In the below examples, I am using a dataset I downloaded from Kaggle: Climate Change: Earth Surface Temperatures (https://www.kaggle.com/berkeleyearth/climate-change-earth-surface-temperature-data)

Sum

To add all of the values in a particular column of a DataFrame (or a Series), you can do the following:

df[‘column_name’].sum()

Sum of all of the Land Average Temperatures

The above function skips the missing values by default. However, you can define that by passing a skipna argument with either True or False:

df[‘column_name’].sum(skipna=True)

You can see here that the sum is the same — because by default, the missing values are skipped

Arithmetic mean

df[‘column_name’].mean()

Arithmetic mean for the Land Average Temperature

df.mean(axis=0)

Passing the argument of axis=0 returns the mean of every single column in the DataFrame:

df.mean(axis=1)

Passing the argument of axis=1 will return the mean of every single row in the DataFrame

Mean of each row in the temperatures DataFrame

Summary statistics

df[‘column_name’].describe()

This function gives you several useful things all at the same time. For example, you will get the three quartiles, mean, count, minimum and maximum values and the standard deviation. This is very useful, especially in exploratory data analysis.

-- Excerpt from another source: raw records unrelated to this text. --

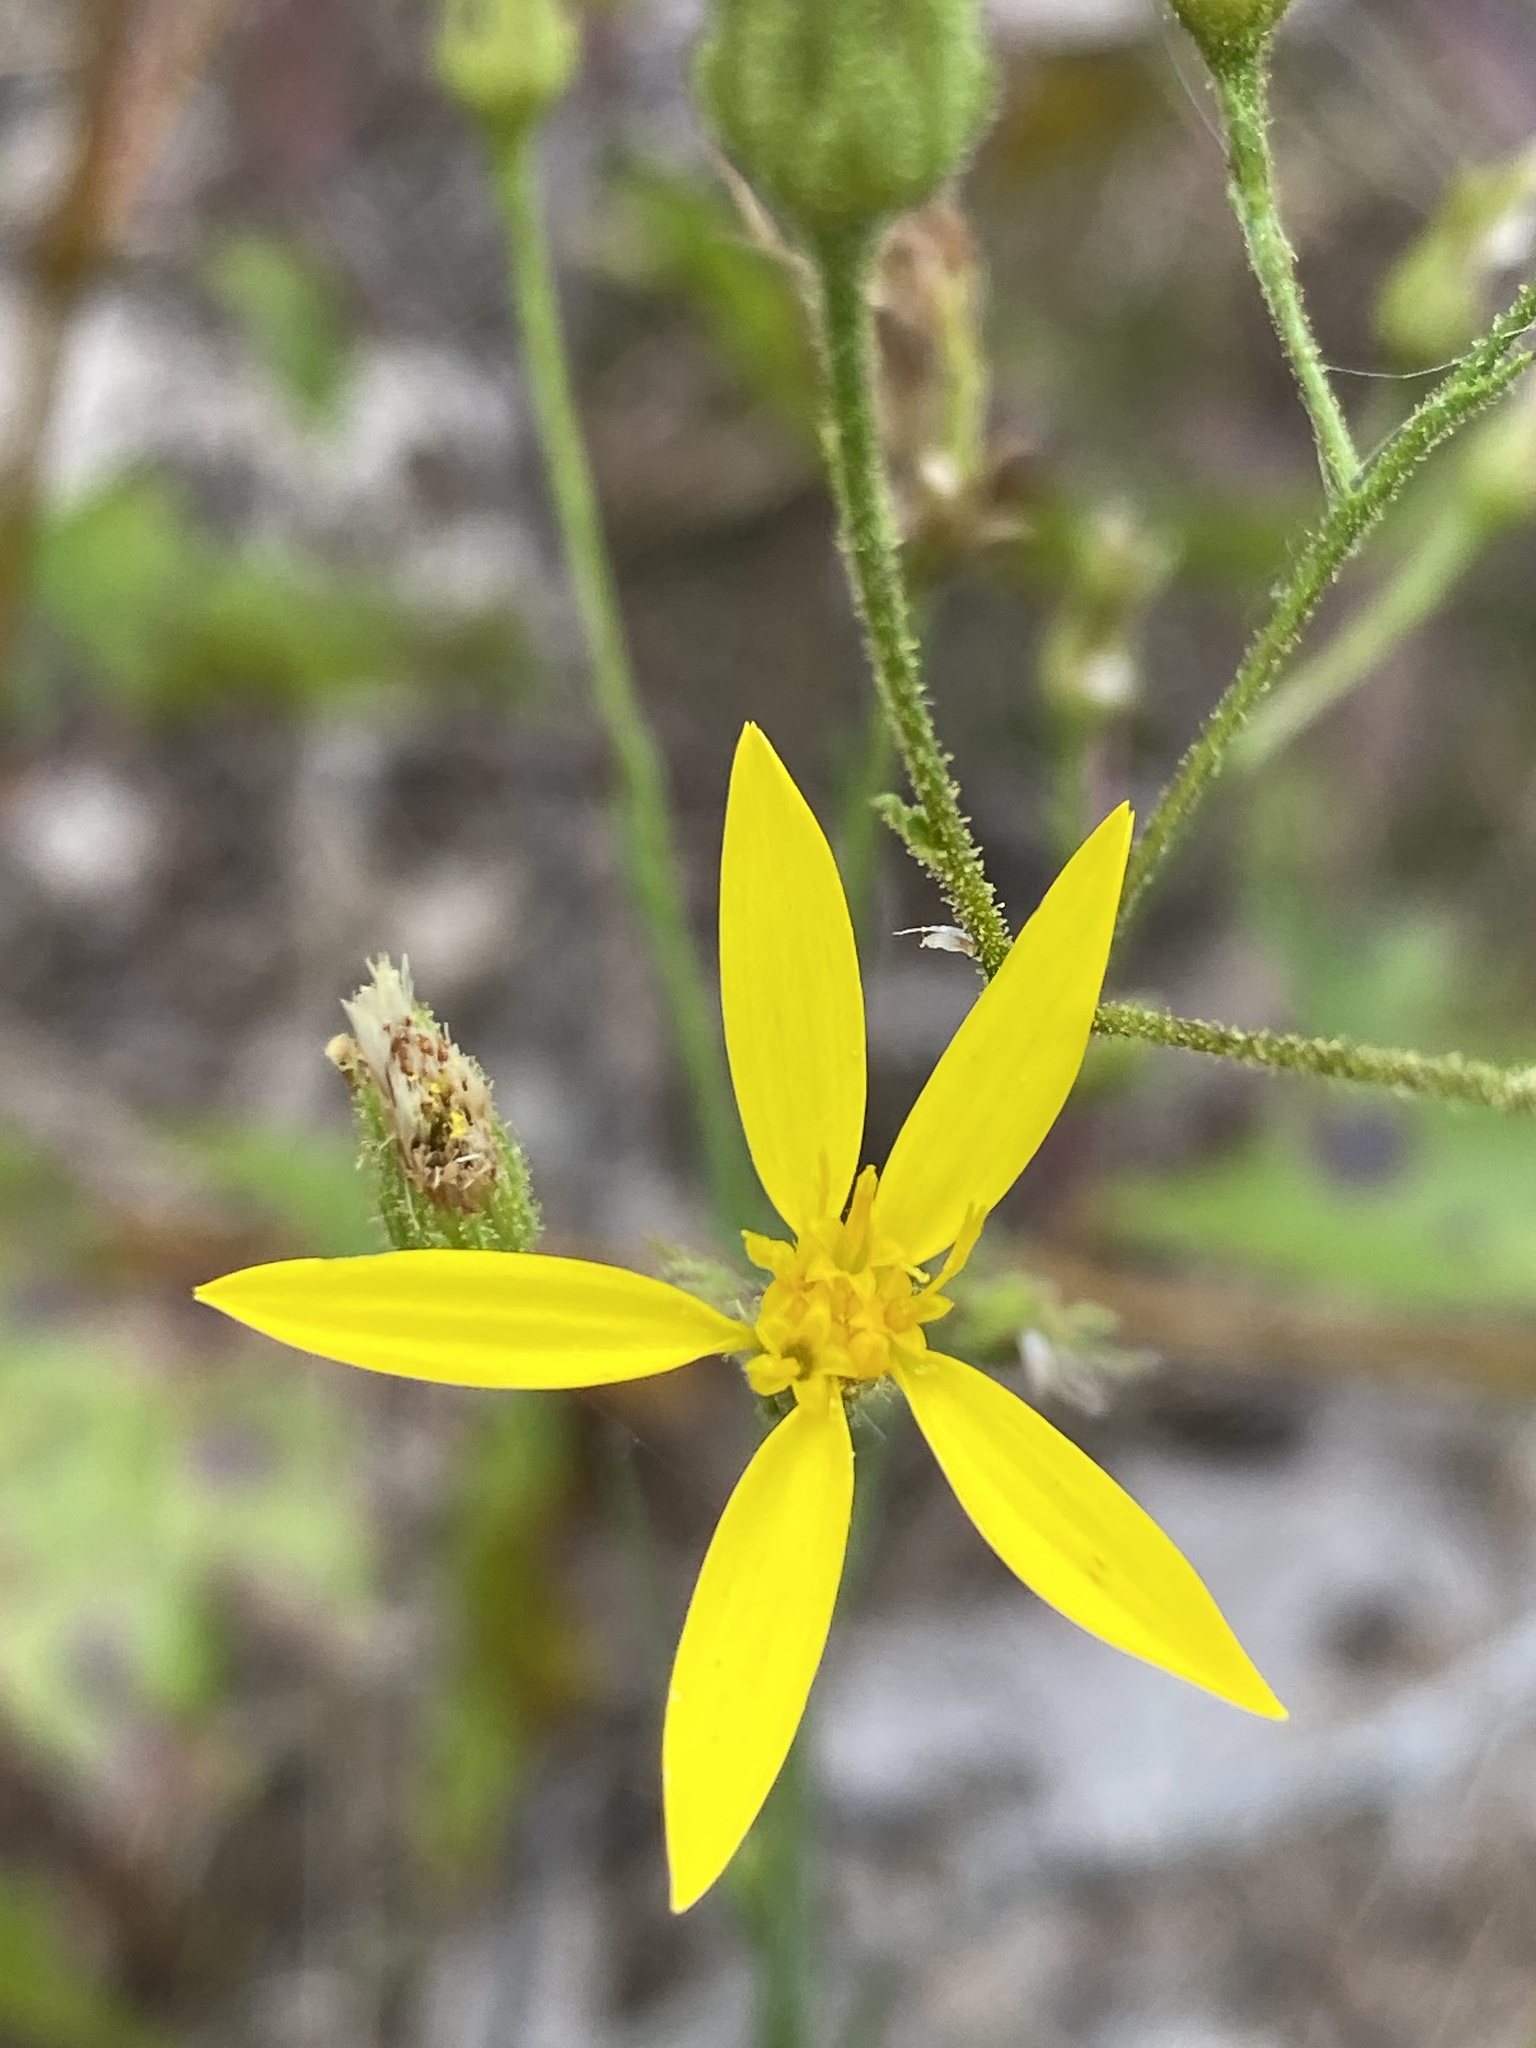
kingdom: Plantae
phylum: Tracheophyta
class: Magnoliopsida
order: Asterales
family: Asteraceae
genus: Pityopsis
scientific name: Pityopsis aspera
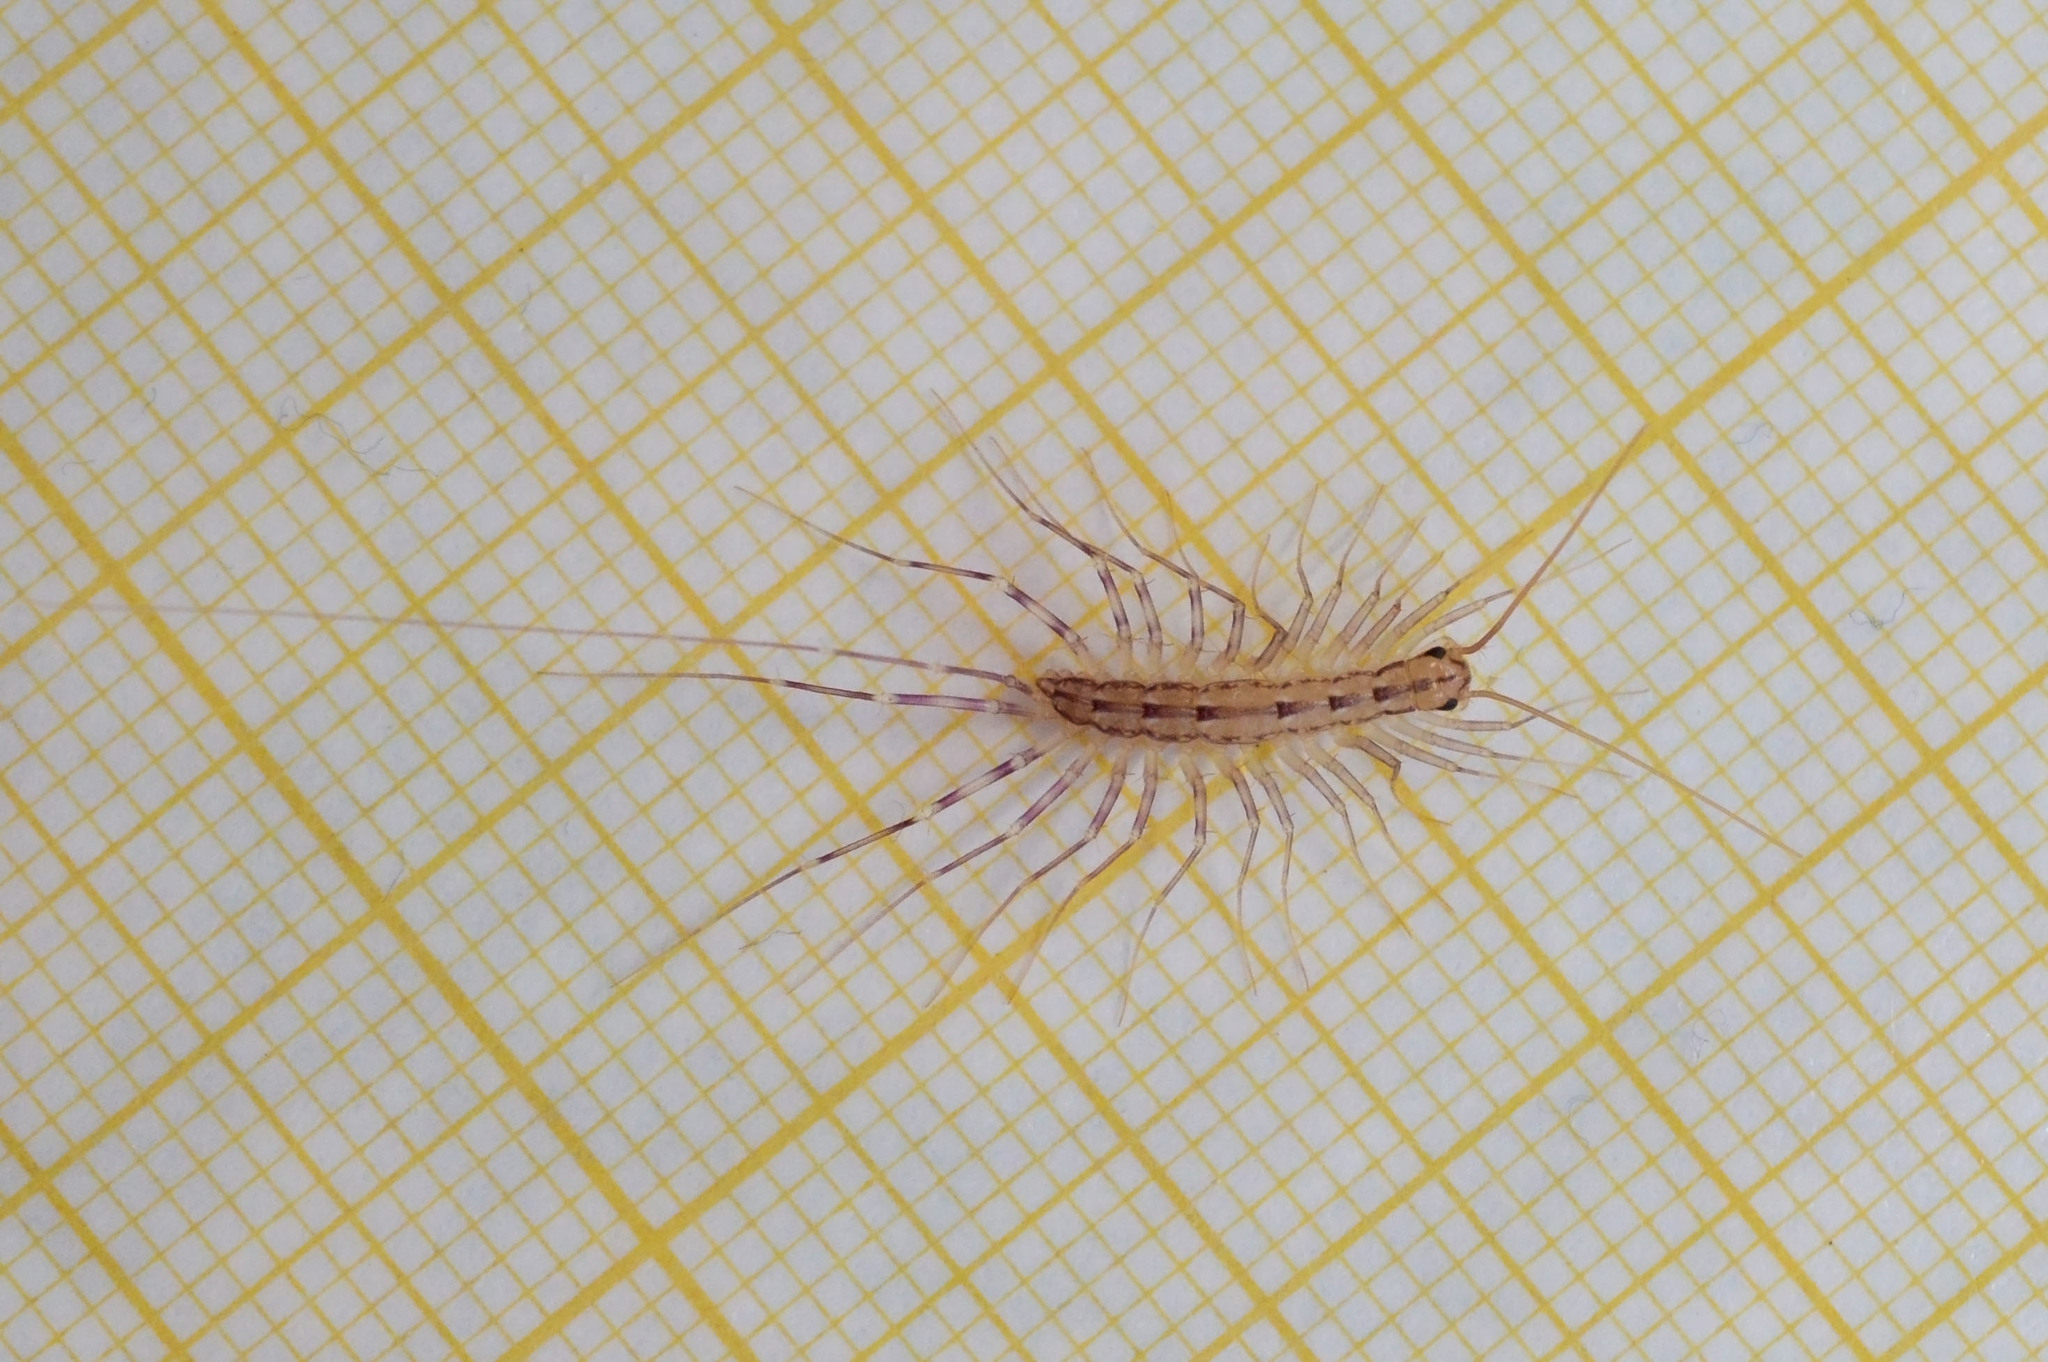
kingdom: Animalia
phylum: Arthropoda
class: Chilopoda
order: Scutigeromorpha
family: Scutigeridae
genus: Scutigera
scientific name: Scutigera coleoptrata
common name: House centipede
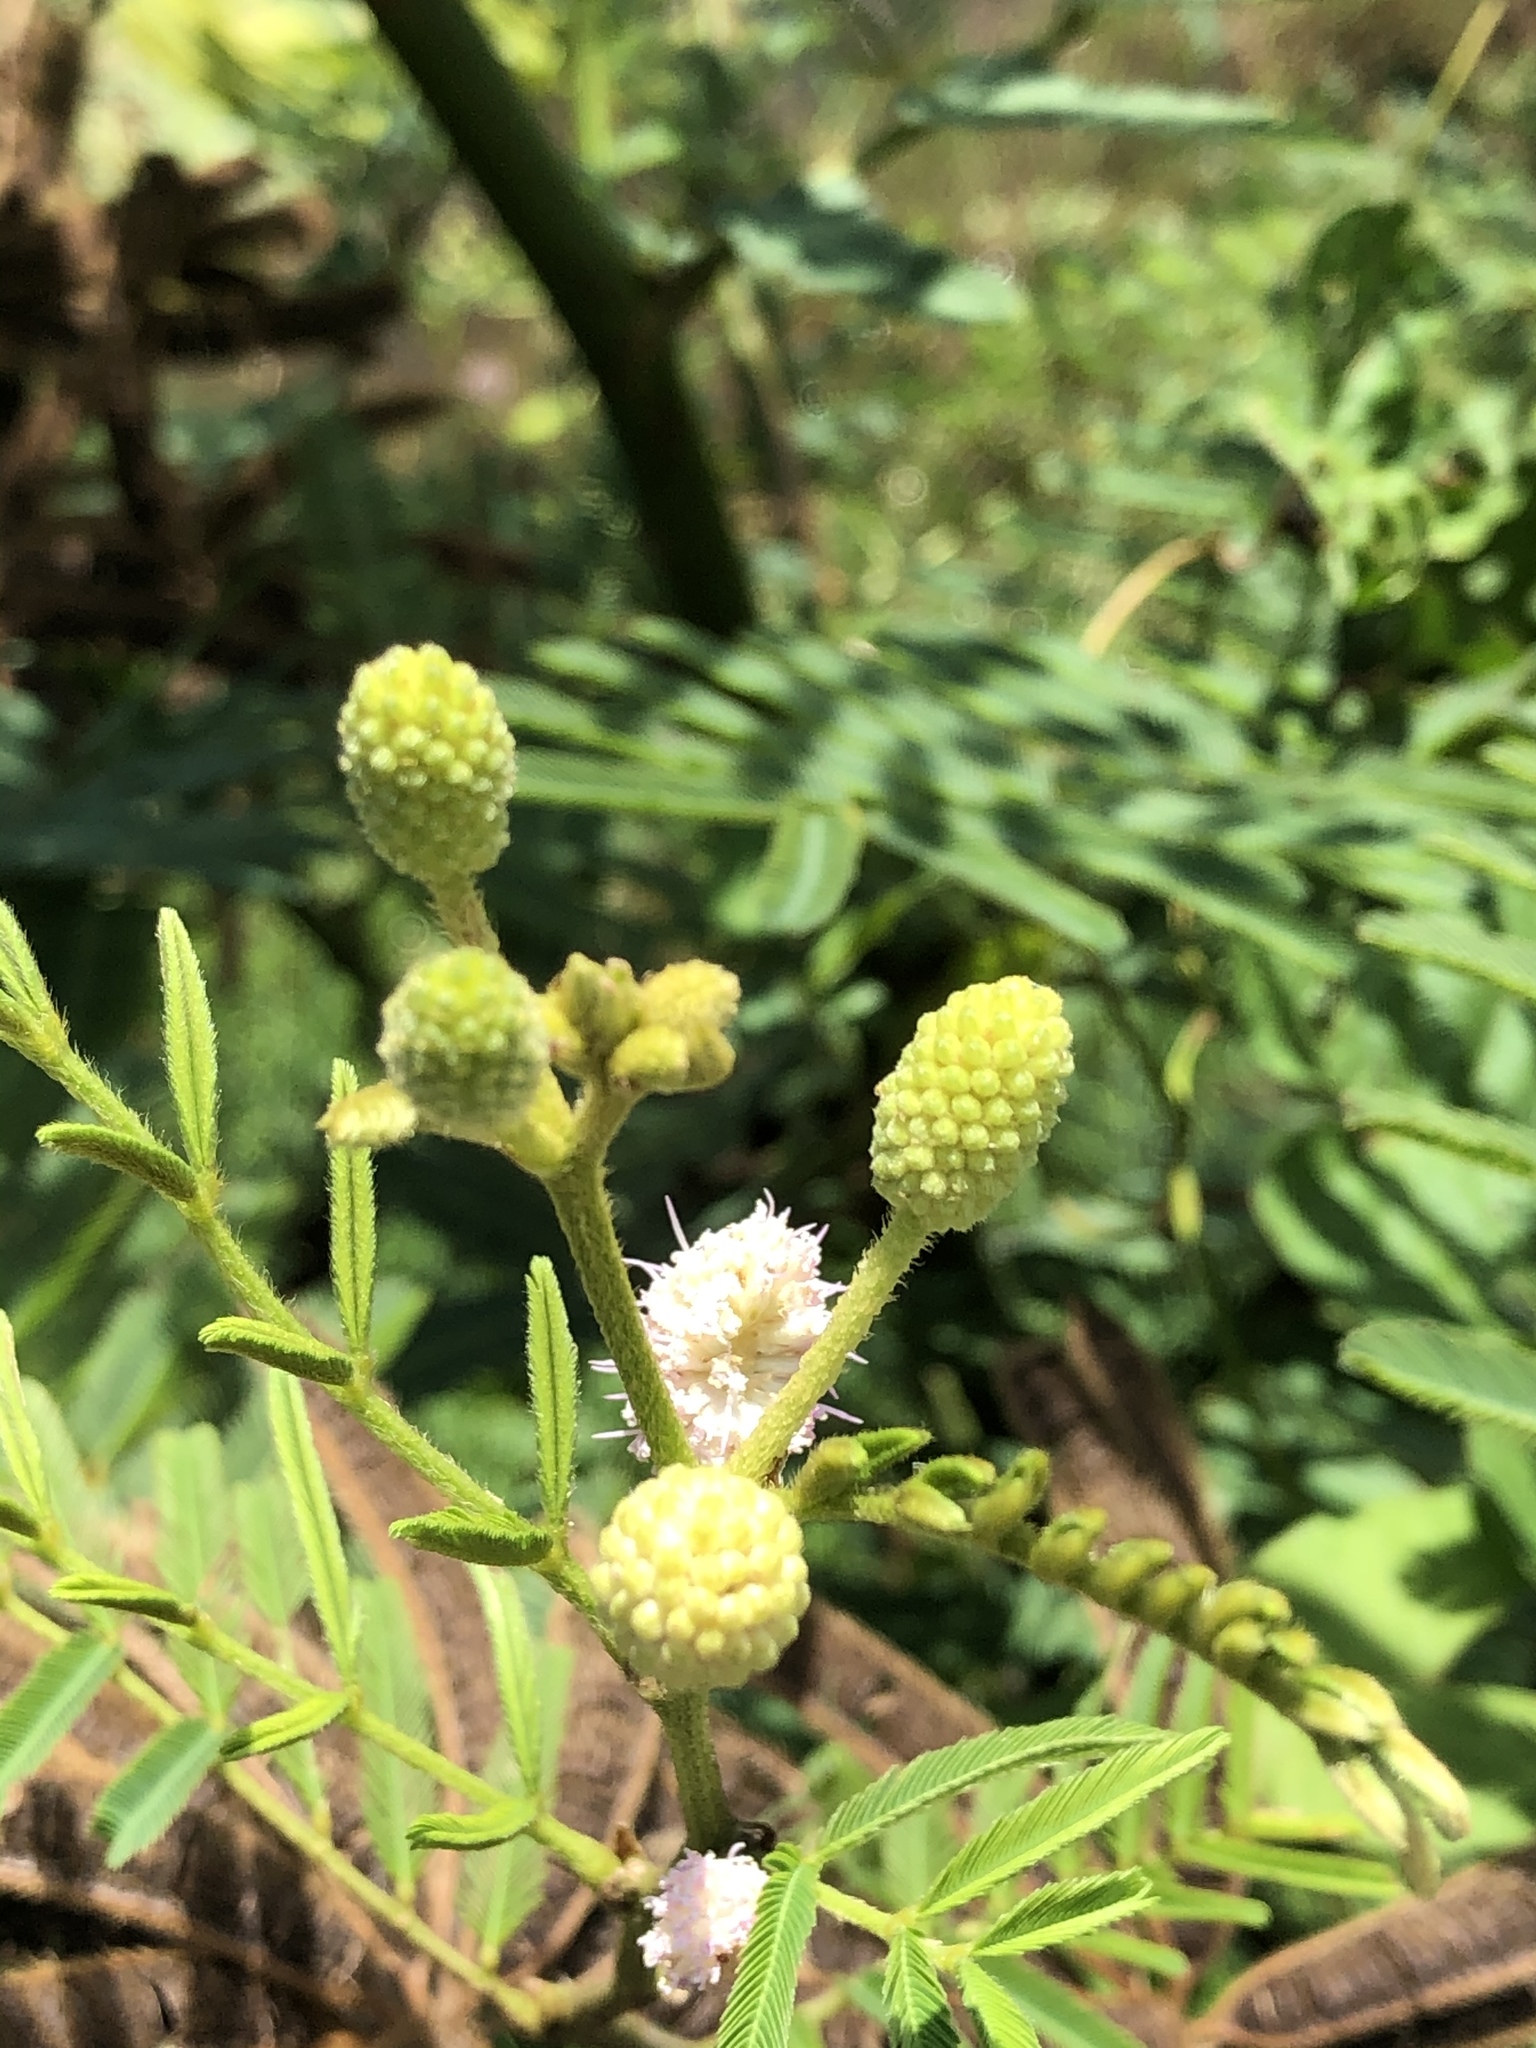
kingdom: Plantae
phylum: Tracheophyta
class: Magnoliopsida
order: Fabales
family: Fabaceae
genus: Mimosa
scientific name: Mimosa pigra
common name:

A bunch of different stats for the Land Average Temperature

df[‘column_name’].describe(percentiles=[percentile1, percentile2, percentile3, percentile4]

You can also choose specific percentiles to be included in the describe method output by adding the percentiles argument and specifying. You can change the number of percentiles you ask for as you please — 4 percentiles are just an example.

Summary statistics with four odd percentiles

Note: If your object is non-numerical, the summary statistics will be sligthly different. They will include the count, frequency, the number of unique values and the top value.
If your object contains both numerical and non-numerical values, the describe method will only include summary statistics of the numerical values.